BEGIN Provided information

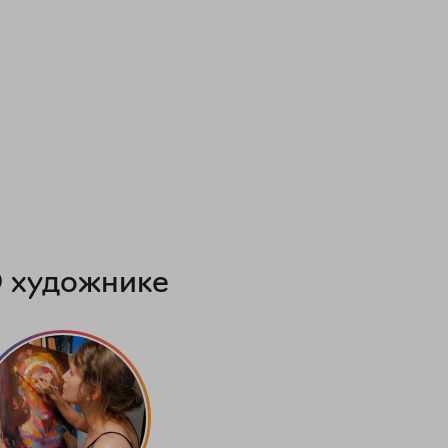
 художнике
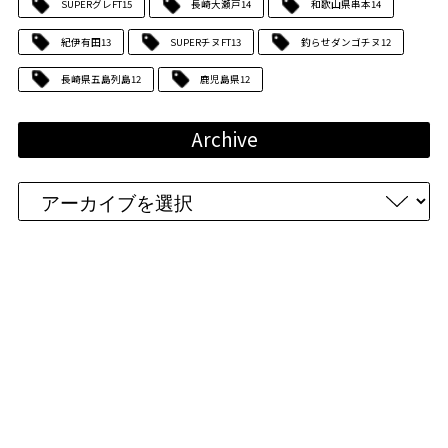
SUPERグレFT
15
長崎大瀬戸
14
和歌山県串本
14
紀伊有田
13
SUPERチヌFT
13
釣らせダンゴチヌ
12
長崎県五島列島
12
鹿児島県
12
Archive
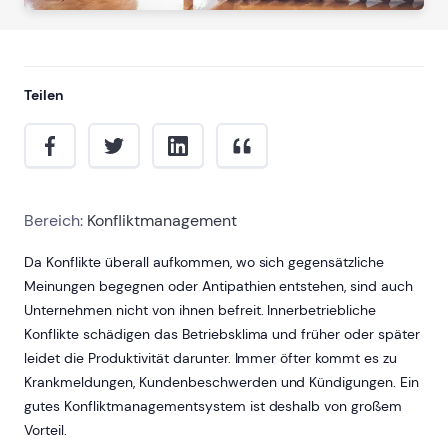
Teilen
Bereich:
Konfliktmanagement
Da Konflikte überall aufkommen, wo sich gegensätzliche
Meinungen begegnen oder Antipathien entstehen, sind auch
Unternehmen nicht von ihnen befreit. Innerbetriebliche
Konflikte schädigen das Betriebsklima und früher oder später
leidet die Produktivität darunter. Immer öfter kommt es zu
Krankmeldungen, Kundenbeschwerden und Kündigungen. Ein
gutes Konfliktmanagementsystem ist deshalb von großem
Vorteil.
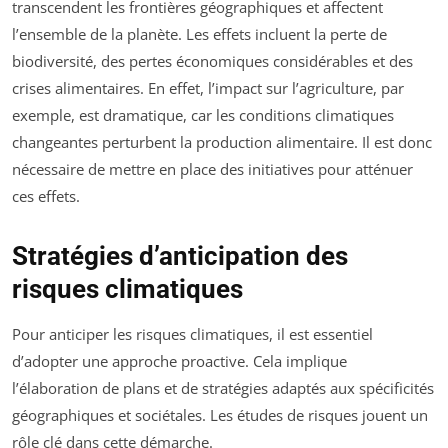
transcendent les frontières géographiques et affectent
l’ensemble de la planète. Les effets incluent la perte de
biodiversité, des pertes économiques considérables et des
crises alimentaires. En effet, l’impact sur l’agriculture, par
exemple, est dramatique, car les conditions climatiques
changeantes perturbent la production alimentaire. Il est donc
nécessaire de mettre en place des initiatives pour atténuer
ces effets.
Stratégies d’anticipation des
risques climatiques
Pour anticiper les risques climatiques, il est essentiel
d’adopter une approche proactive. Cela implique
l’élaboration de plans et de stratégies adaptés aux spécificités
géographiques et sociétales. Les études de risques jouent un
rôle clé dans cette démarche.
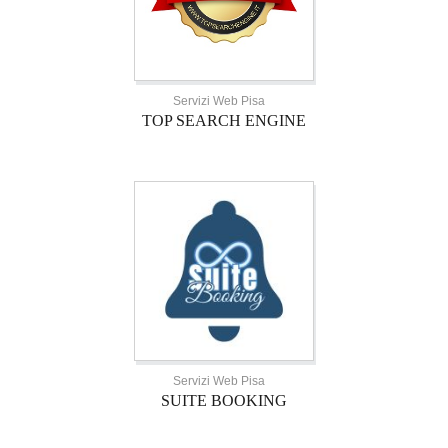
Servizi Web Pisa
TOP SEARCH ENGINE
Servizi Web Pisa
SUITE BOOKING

END Provided information
BEGIN Provided information

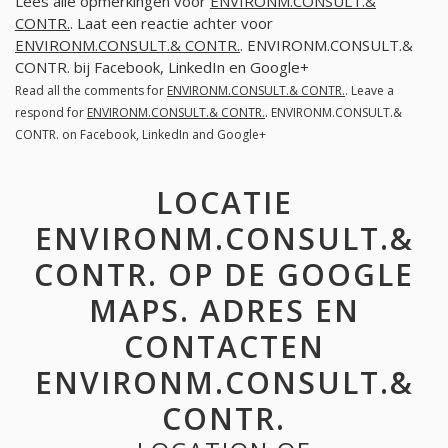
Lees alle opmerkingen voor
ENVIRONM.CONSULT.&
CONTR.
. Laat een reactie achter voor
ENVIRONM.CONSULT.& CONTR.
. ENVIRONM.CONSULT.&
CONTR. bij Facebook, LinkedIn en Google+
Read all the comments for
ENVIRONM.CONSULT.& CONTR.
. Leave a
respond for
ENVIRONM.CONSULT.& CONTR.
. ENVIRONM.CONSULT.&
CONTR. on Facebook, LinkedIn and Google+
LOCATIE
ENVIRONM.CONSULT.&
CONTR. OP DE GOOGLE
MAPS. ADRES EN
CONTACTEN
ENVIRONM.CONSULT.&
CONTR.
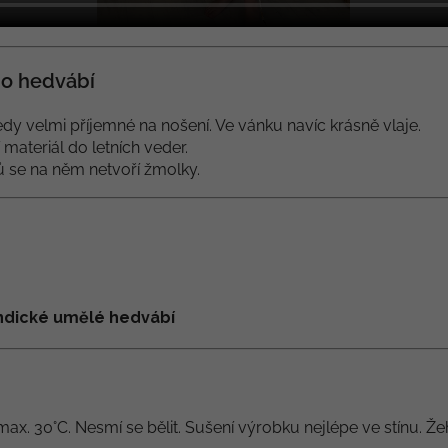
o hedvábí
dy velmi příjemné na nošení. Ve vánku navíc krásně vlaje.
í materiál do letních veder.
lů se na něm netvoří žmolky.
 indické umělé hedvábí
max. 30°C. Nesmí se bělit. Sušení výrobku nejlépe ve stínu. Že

END Provided information
BEGIN Provided information

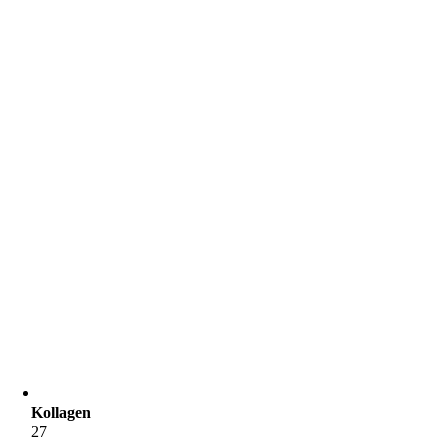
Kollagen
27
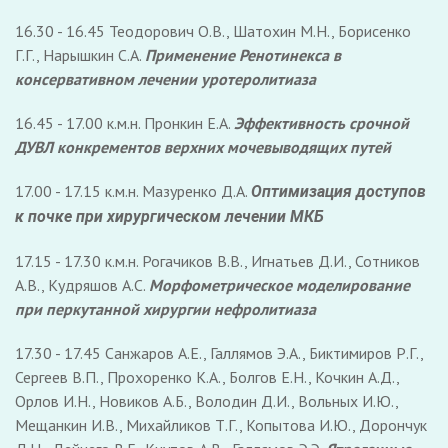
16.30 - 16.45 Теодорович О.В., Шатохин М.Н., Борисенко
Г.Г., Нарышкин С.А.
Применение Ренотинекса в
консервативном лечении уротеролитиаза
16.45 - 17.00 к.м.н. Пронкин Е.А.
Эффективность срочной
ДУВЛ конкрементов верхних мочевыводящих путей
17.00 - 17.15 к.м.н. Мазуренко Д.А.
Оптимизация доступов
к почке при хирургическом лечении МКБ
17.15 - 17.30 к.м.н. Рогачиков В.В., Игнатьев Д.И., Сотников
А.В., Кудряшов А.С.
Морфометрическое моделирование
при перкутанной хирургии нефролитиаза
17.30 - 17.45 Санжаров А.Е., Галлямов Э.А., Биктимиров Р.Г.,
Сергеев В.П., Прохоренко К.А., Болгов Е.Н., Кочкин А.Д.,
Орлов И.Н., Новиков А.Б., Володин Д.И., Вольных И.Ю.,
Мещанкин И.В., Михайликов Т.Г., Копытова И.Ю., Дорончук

END Provided information

About this exercise
Given the data above, which lines hold the string "géographiques"? Return them.

Completed exercise
transcendent les frontières géographiques et affectent
géographiques et sociétales. Les études de risques jouent un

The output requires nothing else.